Shelter Bay, Quebec
Colonel McCormick (editor and publisher of the Chicago Tribune) offered Schmon a job at his Shelter Bay pulpwood operations. In 1913, Robert McCormick had also started up a paper mill in Thorold, known as the Ontario Paper Company. Mr. Schmon accepted the challenge of working at this lonely outpost on the lower St. Lawrence River despite the fact that he didn't know the difference between a spruce and a balsam. McCormick overlooked this shortcoming and he was right in doing so. Schmon was promoted to Woodlands Manager in 1923. In 1930, he became the General Manager. This was expected to be a seasonal operation but the construction of the mill led to the building of a town (Baie Comeau) and its power development. All of this was accomplished under Schmon’s leadership. Baie Comeau's Quebec North Shore Paper Mill is now Abitibi Consolidated Inc.

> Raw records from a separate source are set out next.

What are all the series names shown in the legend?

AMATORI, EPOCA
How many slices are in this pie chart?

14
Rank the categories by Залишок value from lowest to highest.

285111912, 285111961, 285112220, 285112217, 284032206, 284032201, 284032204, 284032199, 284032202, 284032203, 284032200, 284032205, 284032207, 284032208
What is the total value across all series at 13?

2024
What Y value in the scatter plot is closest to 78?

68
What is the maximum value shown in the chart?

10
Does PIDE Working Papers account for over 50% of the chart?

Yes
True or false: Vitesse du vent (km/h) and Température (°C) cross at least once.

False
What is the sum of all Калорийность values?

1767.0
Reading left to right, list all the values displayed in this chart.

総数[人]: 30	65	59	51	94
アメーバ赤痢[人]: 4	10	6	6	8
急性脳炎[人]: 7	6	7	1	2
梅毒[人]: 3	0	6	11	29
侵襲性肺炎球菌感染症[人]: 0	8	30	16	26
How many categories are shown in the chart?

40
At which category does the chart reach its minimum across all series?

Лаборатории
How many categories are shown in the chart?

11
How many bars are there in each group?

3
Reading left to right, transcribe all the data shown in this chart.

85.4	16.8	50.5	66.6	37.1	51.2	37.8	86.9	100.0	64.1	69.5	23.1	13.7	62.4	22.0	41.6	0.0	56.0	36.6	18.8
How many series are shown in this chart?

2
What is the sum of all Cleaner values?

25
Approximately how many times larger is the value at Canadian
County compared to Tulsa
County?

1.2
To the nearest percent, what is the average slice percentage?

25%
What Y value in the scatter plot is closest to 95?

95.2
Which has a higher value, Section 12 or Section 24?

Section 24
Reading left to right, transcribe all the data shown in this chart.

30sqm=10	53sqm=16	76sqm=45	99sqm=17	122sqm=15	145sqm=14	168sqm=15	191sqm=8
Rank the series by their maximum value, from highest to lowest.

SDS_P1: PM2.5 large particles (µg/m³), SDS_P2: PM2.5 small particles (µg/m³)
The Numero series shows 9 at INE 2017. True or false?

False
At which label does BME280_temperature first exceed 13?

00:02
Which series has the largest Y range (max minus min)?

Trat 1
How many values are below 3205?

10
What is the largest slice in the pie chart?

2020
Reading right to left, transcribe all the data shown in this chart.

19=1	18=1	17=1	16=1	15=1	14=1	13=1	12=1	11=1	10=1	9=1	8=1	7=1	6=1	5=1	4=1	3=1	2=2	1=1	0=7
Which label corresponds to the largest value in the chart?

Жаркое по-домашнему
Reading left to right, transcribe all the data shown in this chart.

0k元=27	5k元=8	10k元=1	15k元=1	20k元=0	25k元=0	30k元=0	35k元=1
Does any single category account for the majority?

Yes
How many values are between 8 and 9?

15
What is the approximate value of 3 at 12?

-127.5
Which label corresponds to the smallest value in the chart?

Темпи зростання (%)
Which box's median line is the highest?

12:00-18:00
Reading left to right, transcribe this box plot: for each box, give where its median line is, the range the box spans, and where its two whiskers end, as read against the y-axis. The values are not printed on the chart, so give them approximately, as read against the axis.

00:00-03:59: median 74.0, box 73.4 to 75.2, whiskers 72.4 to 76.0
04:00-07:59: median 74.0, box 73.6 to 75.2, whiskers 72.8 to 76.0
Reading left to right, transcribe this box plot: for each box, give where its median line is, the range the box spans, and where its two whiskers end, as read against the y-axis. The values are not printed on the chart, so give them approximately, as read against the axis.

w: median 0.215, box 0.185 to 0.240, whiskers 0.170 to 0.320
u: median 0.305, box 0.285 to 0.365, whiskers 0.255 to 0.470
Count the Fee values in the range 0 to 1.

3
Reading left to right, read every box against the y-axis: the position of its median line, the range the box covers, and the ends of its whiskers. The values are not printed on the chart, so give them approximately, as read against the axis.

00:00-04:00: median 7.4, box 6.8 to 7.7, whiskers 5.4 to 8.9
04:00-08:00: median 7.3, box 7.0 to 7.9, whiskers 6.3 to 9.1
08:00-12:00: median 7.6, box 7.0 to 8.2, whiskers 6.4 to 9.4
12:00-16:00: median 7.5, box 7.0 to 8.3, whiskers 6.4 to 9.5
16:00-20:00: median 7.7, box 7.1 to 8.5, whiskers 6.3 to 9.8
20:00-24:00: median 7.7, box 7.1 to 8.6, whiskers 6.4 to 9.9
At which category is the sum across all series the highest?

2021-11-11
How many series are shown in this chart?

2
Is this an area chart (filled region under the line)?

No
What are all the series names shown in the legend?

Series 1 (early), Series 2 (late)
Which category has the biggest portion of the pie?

Some 5,000 men worked at Baie Comeau during its construction. The first employees of Baie Comeau were foresters, construction engineers and paper men. Everything had to be transported by water and for six months of the year the major mode of land transportation was dogsled. When Celeste joined Arthur there in 1919, they resided in a log cabin. It was an incredibly rugged lifestyle and an enormous undertaking to build a mill and a community out of this wilderness of rock and forest.